Activity: Substitute "білий" for every occurrence of "чорний" in the lines below, and reproduce everything else unchanged.
Data Block Start
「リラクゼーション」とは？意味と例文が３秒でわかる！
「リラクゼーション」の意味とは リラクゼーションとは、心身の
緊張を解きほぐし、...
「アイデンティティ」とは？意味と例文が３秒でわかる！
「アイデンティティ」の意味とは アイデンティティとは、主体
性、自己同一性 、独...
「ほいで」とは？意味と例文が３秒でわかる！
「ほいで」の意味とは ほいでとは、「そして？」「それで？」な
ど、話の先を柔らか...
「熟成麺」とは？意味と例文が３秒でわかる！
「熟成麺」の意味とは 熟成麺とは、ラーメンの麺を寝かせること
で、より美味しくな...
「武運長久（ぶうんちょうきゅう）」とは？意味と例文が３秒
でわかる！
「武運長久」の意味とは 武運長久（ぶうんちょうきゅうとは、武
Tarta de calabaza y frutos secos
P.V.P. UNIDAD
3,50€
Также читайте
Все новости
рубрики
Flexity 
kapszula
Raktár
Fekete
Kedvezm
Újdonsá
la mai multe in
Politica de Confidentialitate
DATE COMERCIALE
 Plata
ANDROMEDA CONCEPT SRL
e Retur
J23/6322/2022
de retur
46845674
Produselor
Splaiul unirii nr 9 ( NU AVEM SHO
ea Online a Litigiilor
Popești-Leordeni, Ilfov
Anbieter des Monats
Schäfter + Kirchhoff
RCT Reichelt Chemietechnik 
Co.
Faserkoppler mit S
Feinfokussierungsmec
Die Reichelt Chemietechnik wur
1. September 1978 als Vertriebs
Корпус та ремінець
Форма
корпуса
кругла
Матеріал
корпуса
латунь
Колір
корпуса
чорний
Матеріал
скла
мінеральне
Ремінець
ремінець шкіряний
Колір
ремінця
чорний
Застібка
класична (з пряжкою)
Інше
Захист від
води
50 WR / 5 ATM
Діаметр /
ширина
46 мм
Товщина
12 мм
Data Block End
Task output:
「リラクゼーション」とは？意味と例文が３秒でわかる！
「リラクゼーション」の意味とは リラクゼーションとは、心身の
緊張を解きほぐし、...
「アイデンティティ」とは？意味と例文が３秒でわかる！
「アイデンティティ」の意味とは アイデンティティとは、主体
性、自己同一性 、独...
「ほいで」とは？意味と例文が３秒でわかる！
「ほいで」の意味とは ほいでとは、「そして？」「それで？」な
ど、話の先を柔らか...
「熟成麺」とは？意味と例文が３秒でわかる！
「熟成麺」の意味とは 熟成麺とは、ラーメンの麺を寝かせること
で、より美味しくな...
「武運長久（ぶうんちょうきゅう）」とは？意味と例文が３秒
でわかる！
「武運長久」の意味とは 武運長久（ぶうんちょうきゅうとは、武
Tarta de calabaza y frutos secos
P.V.P. UNIDAD
3,50€
Также читайте
Все новости
рубрики
Flexity 
kapszula
Raktár
Fekete
Kedvezm
Újdonsá
la mai multe in
Politica de Confidentialitate
DATE COMERCIALE
 Plata
ANDROMEDA CONCEPT SRL
e Retur
J23/6322/2022
de retur
46845674
Produselor
Splaiul unirii nr 9 ( NU AVEM SHO
ea Online a Litigiilor
Popești-Leordeni, Ilfov
Anbieter des Monats
Schäfter + Kirchhoff
RCT Reichelt Chemietechnik 
Co.
Faserkoppler mit S
Feinfokussierungsmec
Die Reichelt Chemietechnik wur
1. September 1978 als Vertriebs
Корпус та ремінець
Форма
корпуса
кругла
Матеріал
корпуса
латунь
Колір
корпуса
білий
Матеріал
скла
мінеральне
Ремінець
ремінець шкіряний
Колір
ремінця
білий
Застібка
класична (з пряжкою)
Інше
Захист від
води
50 WR / 5 ATM
Діаметр /
ширина
46 мм
Товщина
12 мм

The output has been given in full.